The debate will nominally be about the changing nature of the French model secular society, but don’t be fooled by the grand euphemisms. If such a subject can be discussed by Sarkozy’s lieutenants without further references to assorted “Muslim-related problems”, then “collateral damage” has nothing to do with civilian body counts.

A whole catalogue of perceived horrors will be discussed, ranging from halal meat in schools to those prostrate worshippers blocking boulevards in major cities because there aren’t enough mosques to go round. All will be described as distinctly Muslim factors that “violate” republican values.

Less surprisingly still, the debate comes just a week before next Monday’s introduction of the full-blown burqa ban – legislation ensuring prison sentences and fines for crimes related to intimidating Islamic headwear. It will, in many ways, be a rerun of last year’s national identity debate, when town halls and internet chat rooms across the land teemed with racist invective.

The rhetoric employed is one means by which Sarkozy hopes to win over those who usually place their trust in the National Front, a party that has been revived by Marine Le Pen, daughter of France’s best-known postwar xenophobe, Jean-Marie Le Pen. With the latest opinion poll showing that 72% of French people do not believe Sarkozy can win next year’s presidential election, there’s no doubt that he needs all the support he can get.

Feelings are running so high that the leaders of France’s six major religions have joined François Bayrou, the centrist former presidential candidate, in branding the debate “poisonous”. They say it will stigmatise the country’s 6 million Muslims, spreading hatred and distrust. Even François Fillon, the prime minister, agrees that his government’s lurch to the right is alienating huge swaths of society. As Gilles Bernheim, the grand rabbi, told Le Monde: “It’s often difficult to be a Muslim in France.

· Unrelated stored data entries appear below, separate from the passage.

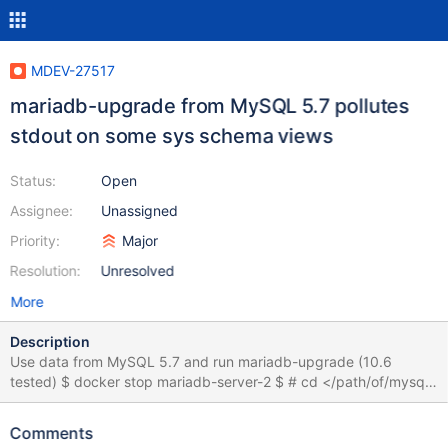
MDEV-27517
mariadb-upgrade from MySQL 5.7 pollutes
stdout on some sys schema views
Status:
Open
Assignee:
Unassigned
Priority:
Major
Resolution:
Unresolved
More
Description
Use data from MySQL 5.7 and run mariadb-upgrade (10.6
tested) $ docker stop mariadb-server-2 $ # cd </path/of/mysql-
data> $ sudo cp -r mysql-data /tmp/mysql-data $ sudo chown -
R 999:docker /tmp/mysql-data $ docker container run --rm --
Comments
name mariadb-server-2 -v /tmp/mysql-data:/var/lib/mysql \ -e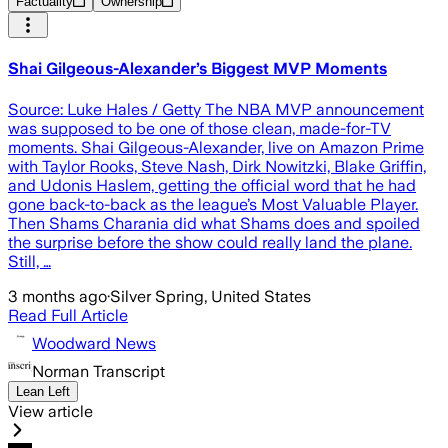
Factuality
Ownership
Shai Gilgeous-Alexander’s Biggest MVP Moments
Source: Luke Hales / Getty The NBA MVP announcement
was supposed to be one of those clean, made-for-TV
moments. Shai Gilgeous-Alexander, live on Amazon Prime
with Taylor Rooks, Steve Nash, Dirk Nowitzki, Blake Griffin,
and Udonis Haslem, getting the official word that he had
gone back-to-back as the league’s Most Valuable Player.
Then Shams Charania did what Shams does and spoiled
the surprise before the show could really land the plane.
Still, …
3 months ago
·
Silver Spring, United States
Read Full Article
Woodward News
Norman Transcript
Lean Left
View article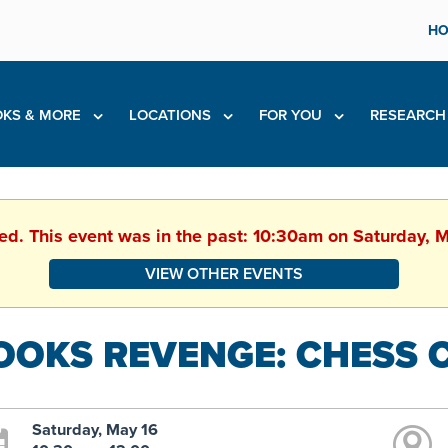
HO
KS & MORE
LOCATIONS
FOR YOU
RESEARC
hed. This event was in the past: 10:30am on Saturday, 
VIEW OTHER EVENTS
OOKS REVENGE: CHESS 
Saturday, May 16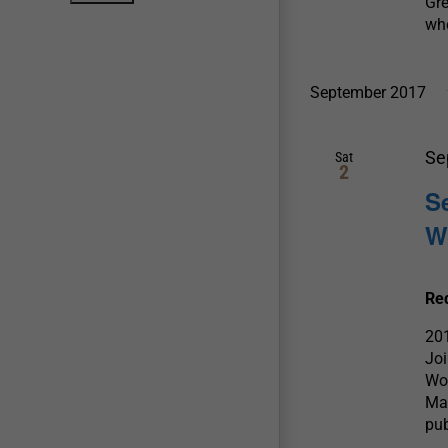
Gre
whe
September 2017
Se
Sat
2
S
W
Re
20
Joi
Wow
Mas
pub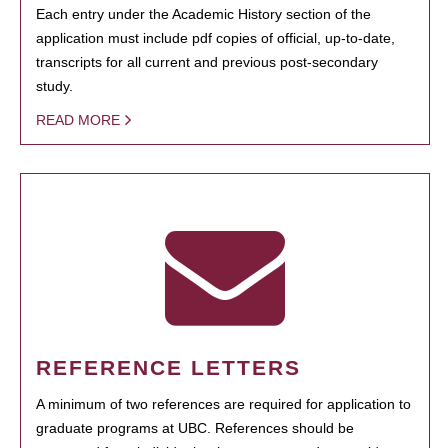
Each entry under the Academic History section of the
application must include pdf copies of official, up-to-date,
transcripts for all current and previous post-secondary
study.
READ MORE
REFERENCE LETTERS
A minimum of two references are required for application to
graduate programs at UBC. References should be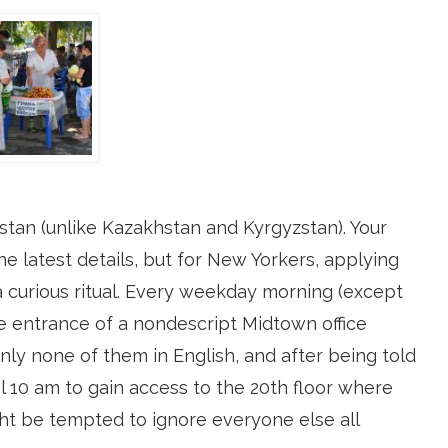
kistan (unlike Kazakhstan and Kyrgyzstan). Your
the latest details, but for New Yorkers, applying
a curious ritual. Every weekday morning (except
the entrance of a nondescript Midtown office
nly none of them in English, and after being told
l 10 am to gain access to the 20th floor where
ht be tempted to ignore everyone else all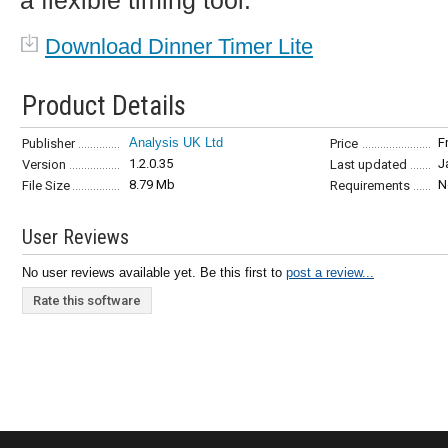
a flexible timing tool.
Download Dinner Timer Lite
Product Details
Analysis UK Ltd
F
Publisher
Price
1.2.0.35
J
Version
Last updated
8.79 Mb
N
File Size
Requirements
User Reviews
No user reviews available yet. Be this first to
post a review...
Rate this software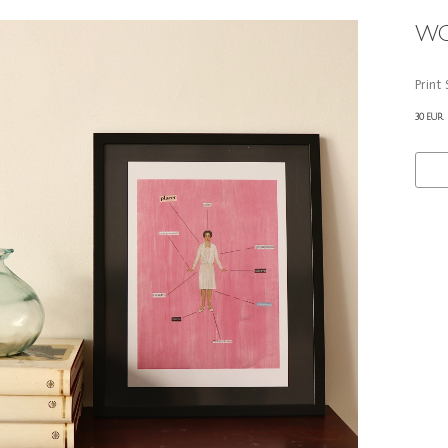
WO
Print
30 EUR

This difficulty is worse today in this unhealthy climate, aggravated by talk that divides rather than unites.”

Along with the other leaders, Bernheim suggested that a national debate about France’s secular model, which has been in operation since church and state were separated at the beginning of the 20th century, was particularly cynical at a time when the country should be concentrating on showing “dignity and respect” to people from every background.

Guéant clearly doesn’t think so, and that’s why Le Pen has already invited him to join her National Front. Extremist policies aimed at attracting disillusioned working class voters are seen as the key to winning the 2012 presidential elections, with assaults on “problematic” Muslims as desirable within mainland France as they apparently are in the country’s theatres of war.